ANOS 2013 e 2014 + REVOLUÇÃO DA IMAGE COMICS

Se na década de 60 até relativamente recente os personagens trans eram sempre seres não humanos, como robôs e aliens hoje temos personagens explicitamente trans. Isso deve-se também por quadrinhos como “Batgirl” de Gail Simone e “Fugitivos” de Brian Vaughan que apresentaram pessoas trans críveis e bem desenvolvidas.

A editora Image vem ganhando destaque na representação de pessoas queers. The Wicked + The Divine, HQ escrita por Kieron Gillen, é um exemplo. Na história temos Cassandra, mulher trans que é uma das protagonistas do gibi. “Bitch Planet” de Kelly Sue DeConnick também é outro exemplo, o quadrinho tem um grande viés político e foca em mulheres trans e não brancas, que são oprimidas de diferentes formas pelo patriarcado racista. Essa liberdade para contar histórias com narrativas diferentes se deve muito por conta da editora Image, que da mais autonomia para xs escritorxs.

A representatividade LGBTQI+ ainda não é ideal, principalmente quando o assunto são personagens transgêneros, no entanto é inegável que nos últimos anos importantes histórias surgiram para mudar este cenário. Importante frisar que a maior parte dos personagens trans com protagonismo vem de editoras menores como a própria Image (que vem crescendo muito) a BOOM! Studios e a IDW. O quadrinho Lumberjanes da BOOM! Studios foi o primeiro do gênero a ter uma protagonista trans. Jo saiu do armário na edição #17, o mais interessante é que a história de Jo não gira em torno de sua transexualidade, mas de tudo que compõe a pessoa multifacetada que é. Outra HQ importante que não só tem uma personagem trans no enredo, mas também uma mulher trans no time criativo é “Jem and The Holograms” da IDW. Sophie Campbell é desenhista do título; isso é de grande importância, pois além de estarem nas histórias, pessoas trans também precisam ocupar lugares no processo criativo e na indústria no geral. Percebe-se que além do destaque das editoras pequenas em sua maioria são mulheres que inserem personagens trans nas histórias.

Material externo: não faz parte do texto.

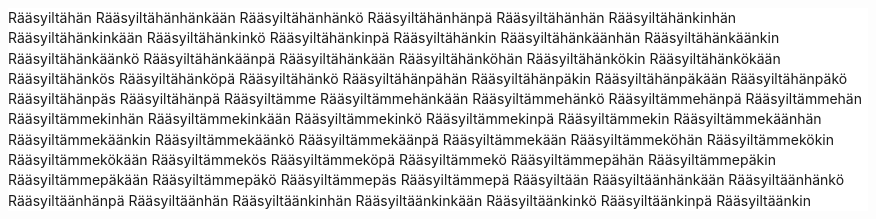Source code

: Rääsyiltähän
Rääsyiltähänhänkään
Rääsyiltähänhänkö
Rääsyiltähänhänpä
Rääsyiltähänhän
Rääsyiltähänkinhän
Rääsyiltähänkinkään
Rääsyiltähänkinkö
Rääsyiltähänkinpä
Rääsyiltähänkin
Rääsyiltähänkäänhän
Rääsyiltähänkäänkin
Rääsyiltähänkäänkö
Rääsyiltähänkäänpä
Rääsyiltähänkään
Rääsyiltähänköhän
Rääsyiltähänkökin
Rääsyiltähänkökään
Rääsyiltähänkös
Rääsyiltähänköpä
Rääsyiltähänkö
Rääsyiltähänpähän
Rääsyiltähänpäkin
Rääsyiltähänpäkään
Rääsyiltähänpäkö
Rääsyiltähänpäs
Rääsyiltähänpä
Rääsyiltämme
Rääsyiltämmehänkään
Rääsyiltämmehänkö
Rääsyiltämmehänpä
Rääsyiltämmehän
Rääsyiltämmekinhän
Rääsyiltämmekinkään
Rääsyiltämmekinkö
Rääsyiltämmekinpä
Rääsyiltämmekin
Rääsyiltämmekäänhän
Rääsyiltämmekäänkin
Rääsyiltämmekäänkö
Rääsyiltämmekäänpä
Rääsyiltämmekään
Rääsyiltämmeköhän
Rääsyiltämmekökin
Rääsyiltämmekökään
Rääsyiltämmekös
Rääsyiltämmeköpä
Rääsyiltämmekö
Rääsyiltämmepähän
Rääsyiltämmepäkin
Rääsyiltämmepäkään
Rääsyiltämmepäkö
Rääsyiltämmepäs
Rääsyiltämmepä
Rääsyiltään
Rääsyiltäänhänkään
Rääsyiltäänhänkö
Rääsyiltäänhänpä
Rääsyiltäänhän
Rääsyiltäänkinhän
Rääsyiltäänkinkään
Rääsyiltäänkinkö
Rääsyiltäänkinpä
Rääsyiltäänkin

MARVEL E DC DE 2014 ATÉ O PRESENTE

Quase todos os personagens aqui citados são de outras editoras, os que competem as grandes Marvel e Dc poucos e são problemáticos de alguma forma.Desde os anos 60 até 2019 houve mudanças em ambas as editoras, mudanças que foram muito criticadas e nem sempre boas de fato. Nos últimos anos as duas editoras tentara trazer mais representatividade para suas publicações, porém quase sempre parece que eles não fazem isso com cuidado e responsabilidade (como isso é um tema muito extenso pretendo tratar em outro momento). Apesar de toda a dificuldade que as editoras tem de criar e manter personagens trans elas têm alguns (pouquíssimos) destaques. Na Marvel temos Sera ( companheira de Angela) que teve sua primeira aparição em “Angela: Assasina de Asgard #1” e Tong alienígena da raça Moloid que se assumiu como uma menina trans na edição #6 de “Fundação Futuro”. Sim, são poucos personagens e nenhum de grande destaque na DC comics. Com isso termino o texto propondo uma reflexão e ratificando a importancia de pessoas trans dentro e fora das páginas, acredito que aos poucos a indústria ficará mais plural e menos tóxica para a comunidade queer, mas isso não cairá do céu.